TASK OBJECTIVE: Continue the passage on the history of the Spider-Man phrase about great power and responsibility, starting after its final line.

TEXT:
┌──
The expression's connection to Spider-Man's Uncle Ben was a later development. While Uncle Ben had only two lines in the original story, later stories and flashbacks set when Ben was alive retroactively made the phrase one of his homilies to Peter. The first mention of Ben saying the phrase to Peter was in 1972 in the musical audio drama Spider-Man: A Rockomic written by Stephen Lemberg. However, this attribution would not catch on in the comics for at least another decade.

The earliest appearance of a direct reference to Ben telling Peter the phrase is the 1987 Spider-Man vs. Wolverine #1. The series finale of Spider-Man: The Animated Series makes reference Ben saying it in January 1998 too. He asks "Do you remember what I taught you about great power?" and a version of Peter replies "Yes. With great power there must also come great responsibility."

The phrase gained more popularity and pop cultural significance following its utterance in the live action film Spider-Man (2002), in which it is spoken by both Ben and Peter. The phrase is spoken by Richard Parker (portrayed by Campbell Scott) in an extra scene from The Amazing Spider-Man 2 (2014). The full phrase appears in the film Spider-Man: No Way Home (2021), spoken by Aunt May to Peter moments before her death. Maguire's Peter also recognizes and finishes the phrase when Holland's Peter tells his alternate versions about May saying it to him. Multiple different variations of the phrase were also spoken throughout these films and other media, including by Otto Octavius in Spider-Man 2 (2004), by Ben in The Amazing Spider-Man (2012), by Peter to Tony Stark in Captain America: Civil War (2016), by Jeff to Miles Morales in Spider-Man: Into the Spider-Verse (2018), and by Norman Osborn in the animated series Your Friendly Neighborhood Spider-Man (2025).

"Intelligence is not a privilege, it's a gift. And you use it for the good of mankind." — Otto Octavius — Spider-Man 2 (2004)
└──
EXTRACTED MATERIAL:
┌──
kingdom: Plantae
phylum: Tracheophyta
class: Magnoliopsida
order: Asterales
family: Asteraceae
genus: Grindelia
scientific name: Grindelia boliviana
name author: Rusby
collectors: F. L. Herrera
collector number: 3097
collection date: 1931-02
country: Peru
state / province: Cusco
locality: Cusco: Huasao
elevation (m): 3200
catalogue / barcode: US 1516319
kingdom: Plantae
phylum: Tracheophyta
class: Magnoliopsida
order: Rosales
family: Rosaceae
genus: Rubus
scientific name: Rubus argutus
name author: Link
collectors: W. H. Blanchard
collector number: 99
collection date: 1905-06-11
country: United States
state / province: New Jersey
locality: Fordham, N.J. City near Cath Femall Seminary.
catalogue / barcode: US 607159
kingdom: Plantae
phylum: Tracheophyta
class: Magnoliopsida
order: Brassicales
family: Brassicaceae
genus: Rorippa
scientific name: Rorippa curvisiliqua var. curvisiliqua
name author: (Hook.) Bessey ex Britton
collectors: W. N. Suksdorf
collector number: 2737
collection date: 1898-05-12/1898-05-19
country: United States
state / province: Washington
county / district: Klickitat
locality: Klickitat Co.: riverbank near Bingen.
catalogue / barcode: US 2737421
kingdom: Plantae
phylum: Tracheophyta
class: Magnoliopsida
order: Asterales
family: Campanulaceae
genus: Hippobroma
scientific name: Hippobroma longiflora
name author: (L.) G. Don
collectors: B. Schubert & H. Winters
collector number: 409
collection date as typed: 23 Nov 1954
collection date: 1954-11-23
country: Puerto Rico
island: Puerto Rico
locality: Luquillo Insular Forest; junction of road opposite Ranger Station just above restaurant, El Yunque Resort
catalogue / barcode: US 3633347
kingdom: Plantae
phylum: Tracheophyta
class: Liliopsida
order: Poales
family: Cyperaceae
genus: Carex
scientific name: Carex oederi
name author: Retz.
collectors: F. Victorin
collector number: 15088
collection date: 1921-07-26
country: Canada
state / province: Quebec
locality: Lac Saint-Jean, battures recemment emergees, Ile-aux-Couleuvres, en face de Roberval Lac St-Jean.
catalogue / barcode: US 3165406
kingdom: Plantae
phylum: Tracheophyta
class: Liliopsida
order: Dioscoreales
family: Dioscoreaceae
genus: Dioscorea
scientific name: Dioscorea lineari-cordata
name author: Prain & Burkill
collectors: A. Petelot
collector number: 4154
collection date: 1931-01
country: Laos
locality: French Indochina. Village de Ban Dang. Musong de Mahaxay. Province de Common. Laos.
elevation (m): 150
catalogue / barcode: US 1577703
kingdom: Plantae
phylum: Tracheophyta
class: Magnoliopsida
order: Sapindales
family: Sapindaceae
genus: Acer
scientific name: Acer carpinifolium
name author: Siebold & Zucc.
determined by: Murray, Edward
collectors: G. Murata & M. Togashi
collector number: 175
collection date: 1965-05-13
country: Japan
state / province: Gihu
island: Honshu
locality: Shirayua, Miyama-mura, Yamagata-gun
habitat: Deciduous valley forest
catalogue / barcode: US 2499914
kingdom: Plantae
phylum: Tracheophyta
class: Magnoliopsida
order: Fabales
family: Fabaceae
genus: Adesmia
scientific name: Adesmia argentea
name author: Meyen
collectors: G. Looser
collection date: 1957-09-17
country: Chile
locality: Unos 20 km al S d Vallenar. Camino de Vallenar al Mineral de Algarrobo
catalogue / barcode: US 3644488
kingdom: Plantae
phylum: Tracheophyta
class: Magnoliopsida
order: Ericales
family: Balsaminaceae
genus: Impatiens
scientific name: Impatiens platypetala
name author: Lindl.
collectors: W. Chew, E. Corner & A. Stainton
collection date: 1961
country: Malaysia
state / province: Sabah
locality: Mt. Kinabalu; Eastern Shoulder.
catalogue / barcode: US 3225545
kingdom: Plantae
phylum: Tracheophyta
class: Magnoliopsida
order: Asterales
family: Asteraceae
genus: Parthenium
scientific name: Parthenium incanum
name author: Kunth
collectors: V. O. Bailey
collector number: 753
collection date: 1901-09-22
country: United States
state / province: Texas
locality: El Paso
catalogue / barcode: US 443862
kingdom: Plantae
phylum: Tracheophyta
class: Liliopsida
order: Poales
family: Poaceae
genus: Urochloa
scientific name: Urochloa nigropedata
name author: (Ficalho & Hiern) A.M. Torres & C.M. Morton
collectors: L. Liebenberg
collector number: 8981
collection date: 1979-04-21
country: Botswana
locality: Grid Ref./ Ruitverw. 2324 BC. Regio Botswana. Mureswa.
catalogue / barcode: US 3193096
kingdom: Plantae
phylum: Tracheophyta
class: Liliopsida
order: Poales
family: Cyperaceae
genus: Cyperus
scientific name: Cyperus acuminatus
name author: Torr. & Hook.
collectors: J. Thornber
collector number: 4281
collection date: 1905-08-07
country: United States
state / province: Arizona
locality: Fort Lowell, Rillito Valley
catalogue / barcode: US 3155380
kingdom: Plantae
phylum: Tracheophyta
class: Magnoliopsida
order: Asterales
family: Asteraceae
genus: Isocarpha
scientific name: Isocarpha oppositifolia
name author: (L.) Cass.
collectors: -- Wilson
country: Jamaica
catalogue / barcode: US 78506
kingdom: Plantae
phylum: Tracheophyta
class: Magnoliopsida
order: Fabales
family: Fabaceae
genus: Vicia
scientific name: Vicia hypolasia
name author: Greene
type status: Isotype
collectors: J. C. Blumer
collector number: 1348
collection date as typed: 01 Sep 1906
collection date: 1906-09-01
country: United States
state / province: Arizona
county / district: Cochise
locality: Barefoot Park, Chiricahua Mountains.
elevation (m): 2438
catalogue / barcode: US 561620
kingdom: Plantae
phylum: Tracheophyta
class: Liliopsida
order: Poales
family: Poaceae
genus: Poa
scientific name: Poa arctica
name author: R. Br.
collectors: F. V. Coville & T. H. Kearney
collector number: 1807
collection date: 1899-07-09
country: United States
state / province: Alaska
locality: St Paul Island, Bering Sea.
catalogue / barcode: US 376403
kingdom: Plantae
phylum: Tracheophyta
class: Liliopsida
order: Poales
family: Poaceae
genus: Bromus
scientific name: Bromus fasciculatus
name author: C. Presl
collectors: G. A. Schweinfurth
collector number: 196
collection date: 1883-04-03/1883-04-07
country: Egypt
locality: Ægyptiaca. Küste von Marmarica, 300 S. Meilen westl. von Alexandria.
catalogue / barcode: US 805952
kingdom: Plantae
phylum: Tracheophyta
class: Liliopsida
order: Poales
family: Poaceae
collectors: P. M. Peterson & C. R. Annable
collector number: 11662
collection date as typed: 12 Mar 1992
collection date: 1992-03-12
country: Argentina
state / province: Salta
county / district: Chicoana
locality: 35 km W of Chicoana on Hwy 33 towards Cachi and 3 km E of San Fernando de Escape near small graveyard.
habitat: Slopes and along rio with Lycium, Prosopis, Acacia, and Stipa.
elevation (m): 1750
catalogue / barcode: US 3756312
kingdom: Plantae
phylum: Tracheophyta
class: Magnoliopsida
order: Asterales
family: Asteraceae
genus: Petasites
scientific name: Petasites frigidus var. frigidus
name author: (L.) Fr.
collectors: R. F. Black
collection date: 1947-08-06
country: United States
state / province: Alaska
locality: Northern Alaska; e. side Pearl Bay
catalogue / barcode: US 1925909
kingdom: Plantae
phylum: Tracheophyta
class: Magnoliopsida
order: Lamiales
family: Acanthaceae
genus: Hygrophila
└──
ANSWER FOR THE TASK:
"You are a lot like your father. You really are, Peter, and that's a good thing. But your father lived by a philosophy, a principle, really. He believed that if you could do good things for other people, you had a moral obligation to do those things. That's what's at stake here. Not choice. Responsibility." — Ben Parker — The Amazing Spider-Man (2012)

"When you can do the things that I can, but you don't... and then the bad things happen... they happen because of you." — Peter Parker — Captain America: Civil War (2016)

"With great ability comes great accountability." — Jeff Davis — Spider-Man: Into the Spider-Verse (2018)

"With great power comes great respect." — Norman Osborn — Your Friendly Neighborhood Spider-Man (2025)

Contemporary reinterpretations of Spider-Man, including Raimi's 2002 film as well as the Ultimate Spider-Man comic, depict Ben as saying this phrase to Peter in their last conversation together. Comic book writer Greg Pak opined that the motto was "one of the greatest single moral injunctions in all of American pop culture".

The formulation created by Marvel has been used by journalists, authors, and other writers, including the United States Supreme Court and Representative Richard Neal on the occasion of the release of Donald Trump's tax returns.

Steve Ditko, Spider-Man's co-creator, believed this proverb was too heavy a burden to place on a young man.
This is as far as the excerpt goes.